─── Supplied text

If you do not have the origionalsjust buy some of the paper stuff that goes under the underlay and cut patterns from this. If you go and talk to a friendly carpet shop and choose your carpet first you may well find they will give you an offcut of the paper stuff for free, they did for me.
The binding is, relatively, expensive but you can understand when you see how time consuming it is to do.
One tip I would add (from bad choice and experience) is get good Hessian backed carpet, do not use any with foam back, you will find it quickly disintegrates and leaves powder all over the place, especially if you remove and roll it up regularly as we do!!


----------



## MickRolling (Jun 13, 2010)

*Local carpet fitter*



dodger148 said:


> We had some offcuts from a new carpet fitted at home that we wanted cutting and binding as foot mats, we found a small local carpet fitter who obliged quite cheaply think it was about 80p/mtr for binding = we supplied carpet


Hi Dodger,
I'm looking to replace the carpet in my Swift Sundance. Can you please tell me who the carpet fitter was that carried out your binding work, as I live in Warrington myself.
Regards,
Mike.


----------



## stewartwebr (May 27, 2005)

Hello,

I would recommend Bespoke Rugs. I have used them twice and on both occassions delivered a first class service.

They will make your carpets exactly as you want them and can recommend the best place to have the joints etc.

They also fit a lot better than the ones provided by the manufacturers as they are made bespoke to your van.

I have also found them to be very reasonably priced.

You can do a search to find a lot of other MHF members who are delighted with there service

www.bespokerugs.com

Stewart


----------



## dodger148 (May 9, 2005)

Mike
It was Ashton Carpets in A-I-M, top end of the main street turn right and its on your right.

But there is someone in Stockton Heath who will do it - If Steve (Elvis 1709) reads this thread I am sure he will tell you who it is as they have done a carpet for their van this year.


----------



## sooty10 (Feb 22, 2009)

Like Stewart I would also recomend bespokerugs. We have used them and we also have friends used them. We are all very pleased.

Sooty 10


----------

──────

# Written task 1
Summarize the carpet thread in two sentences.

─── Dataset content

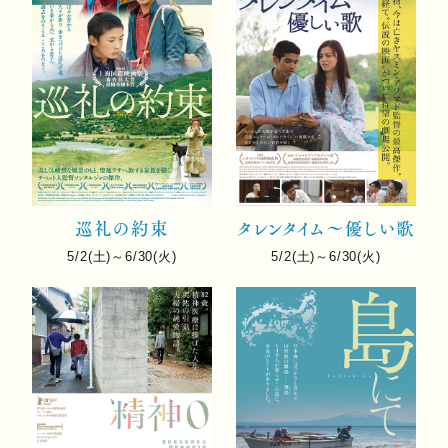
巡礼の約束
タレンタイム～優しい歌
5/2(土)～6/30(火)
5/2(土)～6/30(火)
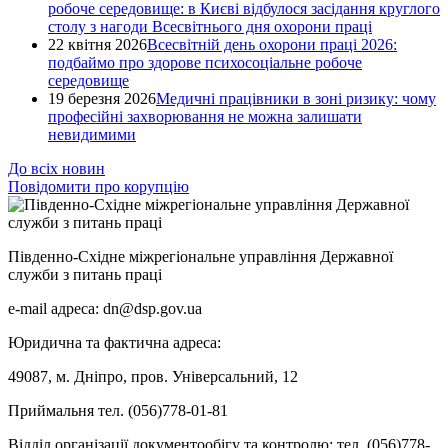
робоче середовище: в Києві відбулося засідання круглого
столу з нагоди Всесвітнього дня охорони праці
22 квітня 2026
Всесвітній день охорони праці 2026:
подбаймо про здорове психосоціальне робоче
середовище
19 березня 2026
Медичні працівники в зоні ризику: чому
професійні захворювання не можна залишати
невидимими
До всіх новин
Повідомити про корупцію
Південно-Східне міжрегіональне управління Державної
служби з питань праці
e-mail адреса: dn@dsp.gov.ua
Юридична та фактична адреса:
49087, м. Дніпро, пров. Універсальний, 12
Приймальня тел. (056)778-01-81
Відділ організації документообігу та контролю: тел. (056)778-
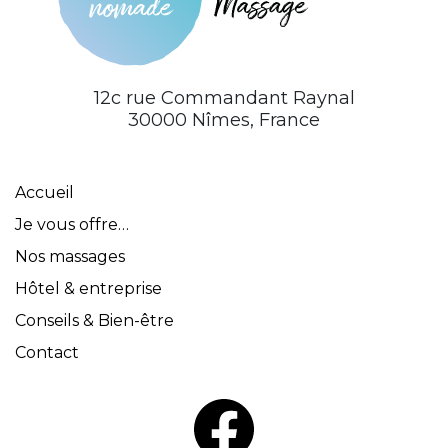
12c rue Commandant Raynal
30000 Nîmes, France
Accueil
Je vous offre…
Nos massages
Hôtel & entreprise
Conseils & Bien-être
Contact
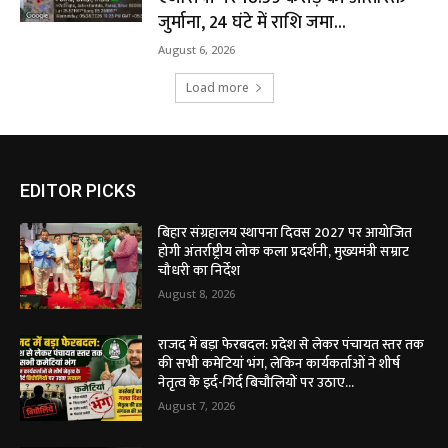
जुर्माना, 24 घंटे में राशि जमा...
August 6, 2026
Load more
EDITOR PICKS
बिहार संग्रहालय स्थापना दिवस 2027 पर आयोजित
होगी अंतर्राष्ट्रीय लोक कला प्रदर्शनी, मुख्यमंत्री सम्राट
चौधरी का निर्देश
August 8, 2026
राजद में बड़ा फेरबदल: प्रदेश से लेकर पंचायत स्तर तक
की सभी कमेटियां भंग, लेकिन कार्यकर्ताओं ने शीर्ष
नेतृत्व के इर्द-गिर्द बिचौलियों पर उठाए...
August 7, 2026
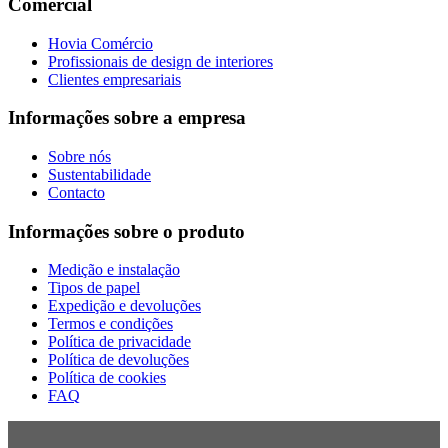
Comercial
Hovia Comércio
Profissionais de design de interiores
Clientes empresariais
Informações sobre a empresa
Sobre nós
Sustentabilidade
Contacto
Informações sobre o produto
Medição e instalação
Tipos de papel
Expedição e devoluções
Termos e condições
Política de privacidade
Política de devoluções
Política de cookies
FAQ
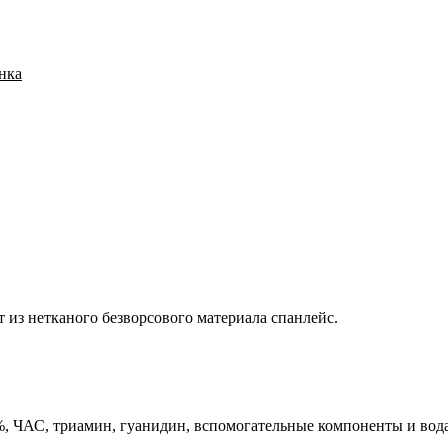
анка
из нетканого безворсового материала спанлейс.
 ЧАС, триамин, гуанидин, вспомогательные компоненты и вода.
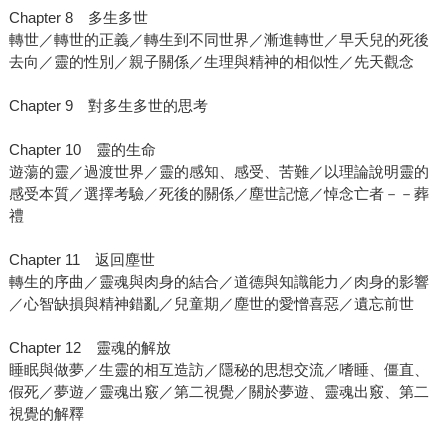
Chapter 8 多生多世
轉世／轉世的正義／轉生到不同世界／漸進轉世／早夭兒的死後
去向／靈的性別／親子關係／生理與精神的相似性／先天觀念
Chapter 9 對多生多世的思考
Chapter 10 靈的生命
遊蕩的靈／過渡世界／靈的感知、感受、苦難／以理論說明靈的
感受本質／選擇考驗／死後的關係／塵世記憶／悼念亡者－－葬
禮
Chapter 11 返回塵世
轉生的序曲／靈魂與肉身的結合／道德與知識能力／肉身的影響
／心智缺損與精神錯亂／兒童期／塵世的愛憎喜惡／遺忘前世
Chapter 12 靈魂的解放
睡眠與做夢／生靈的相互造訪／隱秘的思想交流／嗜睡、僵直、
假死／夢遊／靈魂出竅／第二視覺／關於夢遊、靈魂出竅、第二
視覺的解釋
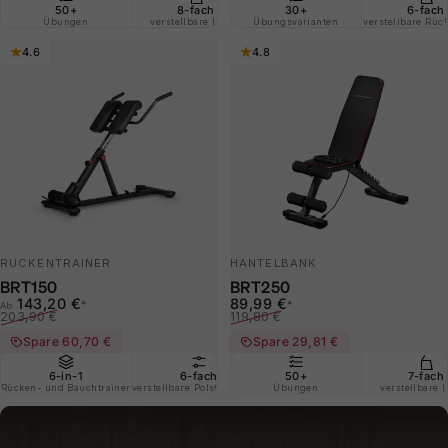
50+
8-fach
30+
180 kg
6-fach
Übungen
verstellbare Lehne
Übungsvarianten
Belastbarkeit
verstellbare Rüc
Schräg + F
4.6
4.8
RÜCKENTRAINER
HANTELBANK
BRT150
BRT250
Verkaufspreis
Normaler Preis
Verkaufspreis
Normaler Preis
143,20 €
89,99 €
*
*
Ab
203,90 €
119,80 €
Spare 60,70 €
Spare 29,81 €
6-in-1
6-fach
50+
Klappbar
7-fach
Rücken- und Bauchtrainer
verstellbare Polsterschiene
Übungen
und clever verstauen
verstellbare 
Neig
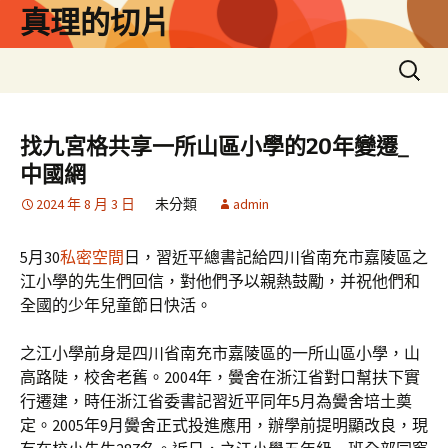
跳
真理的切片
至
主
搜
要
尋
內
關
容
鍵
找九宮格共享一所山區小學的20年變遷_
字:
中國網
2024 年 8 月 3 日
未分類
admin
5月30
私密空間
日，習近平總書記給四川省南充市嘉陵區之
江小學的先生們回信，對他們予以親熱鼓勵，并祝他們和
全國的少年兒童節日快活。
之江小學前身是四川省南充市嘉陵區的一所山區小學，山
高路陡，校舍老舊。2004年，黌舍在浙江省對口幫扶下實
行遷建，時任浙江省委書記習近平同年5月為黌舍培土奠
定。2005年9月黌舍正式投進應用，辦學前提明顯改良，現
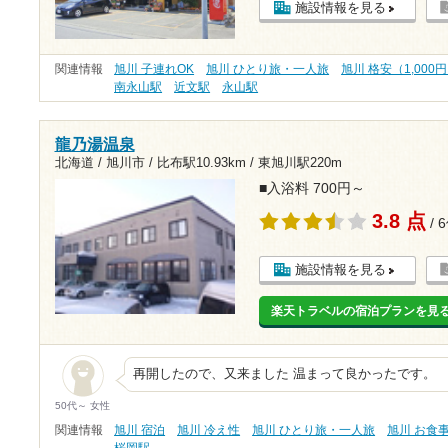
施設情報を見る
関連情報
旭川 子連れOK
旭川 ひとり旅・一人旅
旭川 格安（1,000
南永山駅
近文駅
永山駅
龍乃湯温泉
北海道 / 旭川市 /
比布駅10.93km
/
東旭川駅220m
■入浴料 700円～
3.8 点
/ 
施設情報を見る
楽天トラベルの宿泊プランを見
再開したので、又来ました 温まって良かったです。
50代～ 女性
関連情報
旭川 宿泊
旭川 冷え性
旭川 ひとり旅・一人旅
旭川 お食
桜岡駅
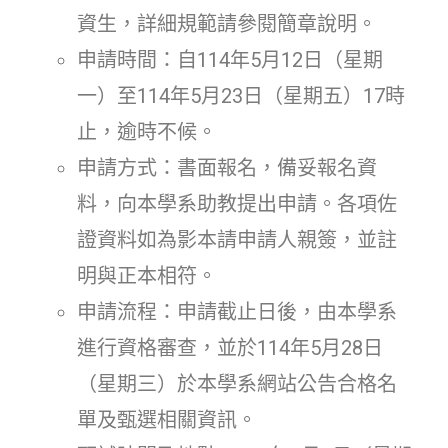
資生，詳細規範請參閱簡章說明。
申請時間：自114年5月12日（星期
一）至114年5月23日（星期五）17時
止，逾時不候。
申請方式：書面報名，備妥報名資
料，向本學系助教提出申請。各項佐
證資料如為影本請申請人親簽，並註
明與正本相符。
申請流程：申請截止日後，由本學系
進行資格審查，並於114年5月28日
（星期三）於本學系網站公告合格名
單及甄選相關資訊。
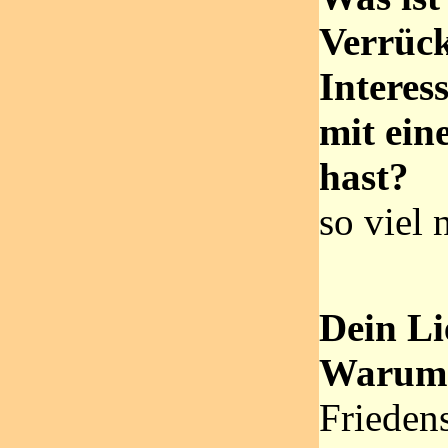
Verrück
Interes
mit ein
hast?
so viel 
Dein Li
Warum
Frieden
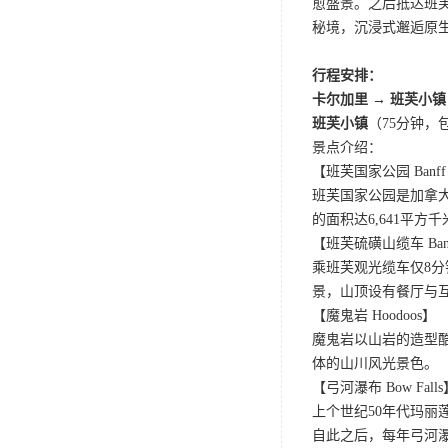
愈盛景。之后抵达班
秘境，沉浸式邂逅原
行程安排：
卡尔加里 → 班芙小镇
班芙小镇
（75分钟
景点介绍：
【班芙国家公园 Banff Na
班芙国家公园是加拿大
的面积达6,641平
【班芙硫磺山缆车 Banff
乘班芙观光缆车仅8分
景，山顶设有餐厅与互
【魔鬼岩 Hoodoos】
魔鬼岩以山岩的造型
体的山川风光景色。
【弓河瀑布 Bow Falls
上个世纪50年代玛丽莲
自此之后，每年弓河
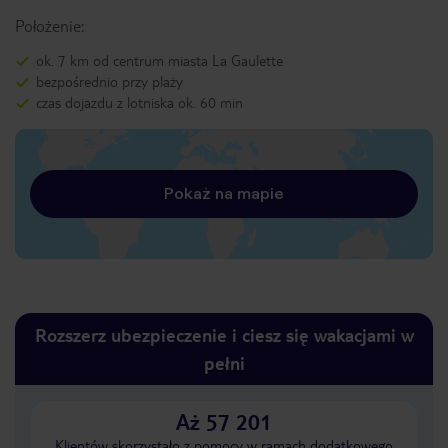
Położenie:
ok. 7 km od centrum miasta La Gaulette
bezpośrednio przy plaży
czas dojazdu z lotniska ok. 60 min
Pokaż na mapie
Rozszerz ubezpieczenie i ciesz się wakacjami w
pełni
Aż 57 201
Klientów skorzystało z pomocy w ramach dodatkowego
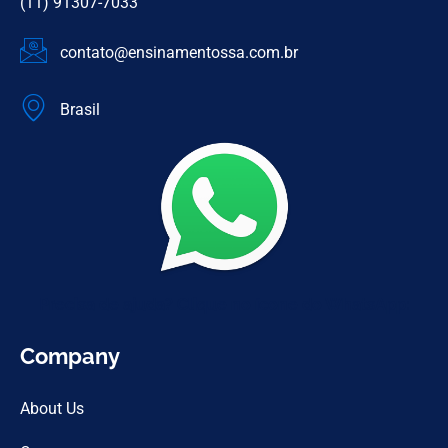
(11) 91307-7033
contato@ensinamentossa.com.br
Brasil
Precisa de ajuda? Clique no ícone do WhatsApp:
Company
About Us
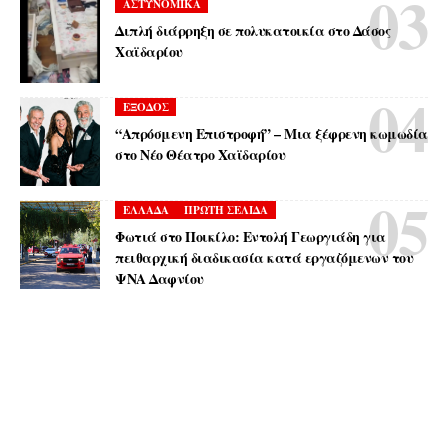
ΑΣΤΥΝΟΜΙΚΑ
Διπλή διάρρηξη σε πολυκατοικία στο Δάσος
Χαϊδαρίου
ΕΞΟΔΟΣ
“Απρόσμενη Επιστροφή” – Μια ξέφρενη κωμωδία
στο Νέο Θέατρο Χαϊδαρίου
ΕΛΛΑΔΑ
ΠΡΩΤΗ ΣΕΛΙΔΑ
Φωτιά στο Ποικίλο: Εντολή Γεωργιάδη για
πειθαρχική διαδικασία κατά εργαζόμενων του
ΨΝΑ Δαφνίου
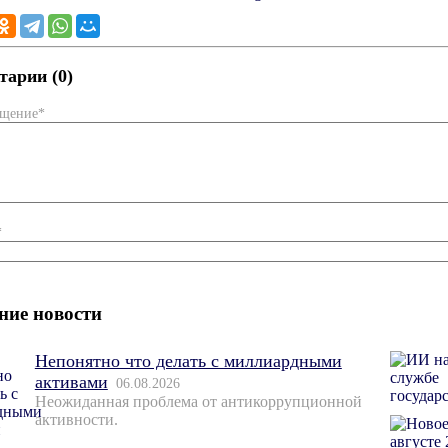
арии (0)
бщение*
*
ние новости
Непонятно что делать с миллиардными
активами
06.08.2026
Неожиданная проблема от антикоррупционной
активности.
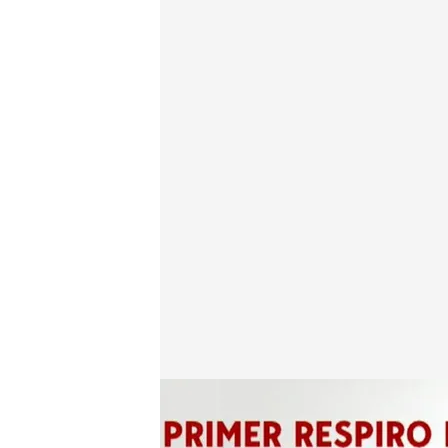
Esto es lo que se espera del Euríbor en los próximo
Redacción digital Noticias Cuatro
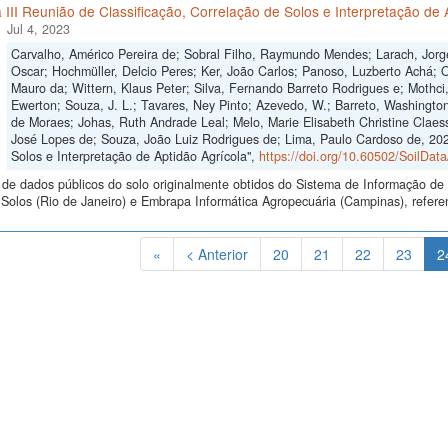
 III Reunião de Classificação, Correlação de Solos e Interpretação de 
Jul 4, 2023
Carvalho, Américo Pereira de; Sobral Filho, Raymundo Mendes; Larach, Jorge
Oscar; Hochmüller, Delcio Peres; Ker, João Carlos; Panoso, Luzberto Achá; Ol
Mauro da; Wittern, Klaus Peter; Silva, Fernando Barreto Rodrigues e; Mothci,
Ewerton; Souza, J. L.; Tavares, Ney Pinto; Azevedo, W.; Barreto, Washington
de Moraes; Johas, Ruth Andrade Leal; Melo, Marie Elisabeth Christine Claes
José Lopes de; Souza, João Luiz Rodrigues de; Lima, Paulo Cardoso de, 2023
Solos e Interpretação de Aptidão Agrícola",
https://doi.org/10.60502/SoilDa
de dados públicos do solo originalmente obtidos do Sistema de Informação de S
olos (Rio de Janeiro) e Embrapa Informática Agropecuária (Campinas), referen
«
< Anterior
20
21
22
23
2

──────

# Written task 2
In the rows, update the lines between the one holding "III Reunião de" and the one holding "de Moraes; Johas, Ruth", inclusive, by changing "Correlação" to "Correlation". Return only those lines.

# Exercise result 1
Posters share advice on replacing carpet: cut patterns from the paper that goes under underlay, choose Hessian-backed rather than foam-backed carpet, and have offcuts bound by a local carpet fitter. Several recommend Bespoke Rugs, saying its carpets fit better than those from the manufacturers and are reasonably priced.

# Exercise result 2
 III Reunião de Classificação, Correlation de Solos e Interpretação de 
Jul 4, 2023
Carvalho, Américo Pereira de; Sobral Filho, Raymundo Mendes; Larach, Jorge
Oscar; Hochmüller, Delcio Peres; Ker, João Carlos; Panoso, Luzberto Achá; Ol
Mauro da; Wittern, Klaus Peter; Silva, Fernando Barreto Rodrigues e; Mothci,
Ewerton; Souza, J. L.; Tavares, Ney Pinto; Azevedo, W.; Barreto, Washington
de Moraes; Johas, Ruth Andrade Leal; Melo, Marie Elisabeth Christine Claes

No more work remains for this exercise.